Mehmetçik Vakfınca, rasyonel temelde ve son derecede titiz fizibilite raporlarının yol göstericiliğinde hayata daha çok dokunmak ve faaliyetlerine katkı sağlamak amacıyla 5 Mayıs 1999 tarihinde Mehmetçik Sigorta Aracılık Hizmetleri Limited Şirketi ile 26 Haziran 2000 tarihinde Mehmetçik Limited Şirketi kurulmuştur. Mehmetçik Limited Şirketi, İstanbul Kurtköy akaryakıt istasyonunu OPET Petrol bayisi olarak;  Maslak, Yenişehir, Başakşehir ve Ankara Etimesgut akaryakıt istasyonlarını ise TotalEnergies bayisi olarak işletmekte olup bu faaliyetler ile vakfa sürekli gelir sağlamaktadır. Ayrıca İstanbul ili, Güngören ilçesinde; 29 Aralık 2015 tarihinde inşası tamamlanan alışveriş merkezinin her türlü işletme konusunu içerisine alacak şekilde faaliyet göstermesi amacı ile 26 Ocak 2015 tarihinde TSK Mehmetçik Vakfı Güngören Park Alışveriş Merkezi İşletmeciliği Limited Şirketi kurulmuştur.

Mehmetçik Vakfının temel amaçları, aşağıda özet olarak belirtilmekte olup vakfın günümüze kadarki performansı, bu hedefleri layıkıyla yerine getirdiğini teyit etmektedir:

*Türk Silahlı Kuvvetleri, Jandarma Genel Komutanlığı ve Sahil Güvenlik Komutanlığında yaptığı hizmet esnasında; hayatını kaybeden veya sakat kalan erbaş ve erlerin (uzm. erbaşlar, uzman jandarmalar ile sözleşmeli erbaş ve erler dışında) kendilerine, eş ve çocuklarına, bakmakla yükümlü oldukları kimselere belirlenen esaslara göre ölüm ve maluliyet yardımı yapmak,

*Gazi ve engelli Mehmetçiklerin kendilerine sürekli bakım yardımında bulunmak,

*Söz konusu Mehmetçiklerin çocuklarına bakım ve öğrenim desteği sağlamak,

*Yardım planına dâhil Mehmetçik ve aileleri ile bağışçılara yönelik sosyal destek programları uygulamak,

*Yardım planını destekleyen bağış, yatırım ve tanıtım programları ile kendini sürekli geliştirmek ve kamuoyunu düzenli olarak bilgilendirmek,

*Bu faaliyetleri ile ülke düzeyinde sosyal adaletin, toplumsal barışın ve ulusal birliğin güçlenmesine katkıda bulunmak.

Milletimizin üstün vefa duygusuyla Mehmetçik Vakfına daha da çok sahip çıkmasını diliyor ve bu yoldan vakfın hedeflerini daha da büyüteceğine yürekten inanıyorum.
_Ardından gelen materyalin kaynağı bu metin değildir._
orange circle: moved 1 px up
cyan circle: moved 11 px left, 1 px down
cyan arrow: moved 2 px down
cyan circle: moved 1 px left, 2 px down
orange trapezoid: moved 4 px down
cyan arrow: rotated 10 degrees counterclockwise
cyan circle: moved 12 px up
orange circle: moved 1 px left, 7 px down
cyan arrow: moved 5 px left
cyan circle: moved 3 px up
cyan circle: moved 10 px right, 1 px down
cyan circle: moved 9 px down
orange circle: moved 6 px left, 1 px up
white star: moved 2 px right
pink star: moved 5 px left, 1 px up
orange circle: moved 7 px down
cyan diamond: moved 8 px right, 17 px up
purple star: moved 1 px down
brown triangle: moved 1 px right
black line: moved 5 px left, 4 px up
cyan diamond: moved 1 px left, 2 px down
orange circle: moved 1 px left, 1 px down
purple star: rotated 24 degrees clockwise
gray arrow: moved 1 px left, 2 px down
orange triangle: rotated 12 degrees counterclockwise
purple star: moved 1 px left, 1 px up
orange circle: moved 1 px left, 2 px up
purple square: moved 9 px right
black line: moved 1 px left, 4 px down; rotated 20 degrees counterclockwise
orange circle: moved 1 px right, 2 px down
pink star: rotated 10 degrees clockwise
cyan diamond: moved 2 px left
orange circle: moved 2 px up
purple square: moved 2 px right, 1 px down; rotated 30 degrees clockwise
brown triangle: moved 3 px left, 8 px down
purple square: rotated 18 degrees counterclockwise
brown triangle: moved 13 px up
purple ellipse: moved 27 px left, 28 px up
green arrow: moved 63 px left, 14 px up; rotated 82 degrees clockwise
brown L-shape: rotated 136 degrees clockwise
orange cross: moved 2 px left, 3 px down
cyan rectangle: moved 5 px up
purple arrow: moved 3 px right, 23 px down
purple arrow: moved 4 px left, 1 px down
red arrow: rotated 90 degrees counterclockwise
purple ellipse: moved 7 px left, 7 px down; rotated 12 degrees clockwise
Eğer bu topraklarda bugün demokrasi, özgürlük, bağımsızlık ve kalkınma gibi değerleri yaşatıyorsak bunu en başta kahramanlarımıza ve onların ömür emeklerini ve ömürlerini Türkiye’ye adamış olmalarına borçluyuz.

Mehmetçikler, gaziler ve şehit yakınları için ne yapsak azdır. Onlar her türlü desteği, ilgiyi, özeni, saygı ve sevgiyi hak eden değerlerimizdir.

Mehmetçik Vakfı da kahramanlar köprüsüdür! Büyük millet ile bu milletin özverili evlatları arasında gelenekten geleceğe güvenimiz ve gururumuzdur.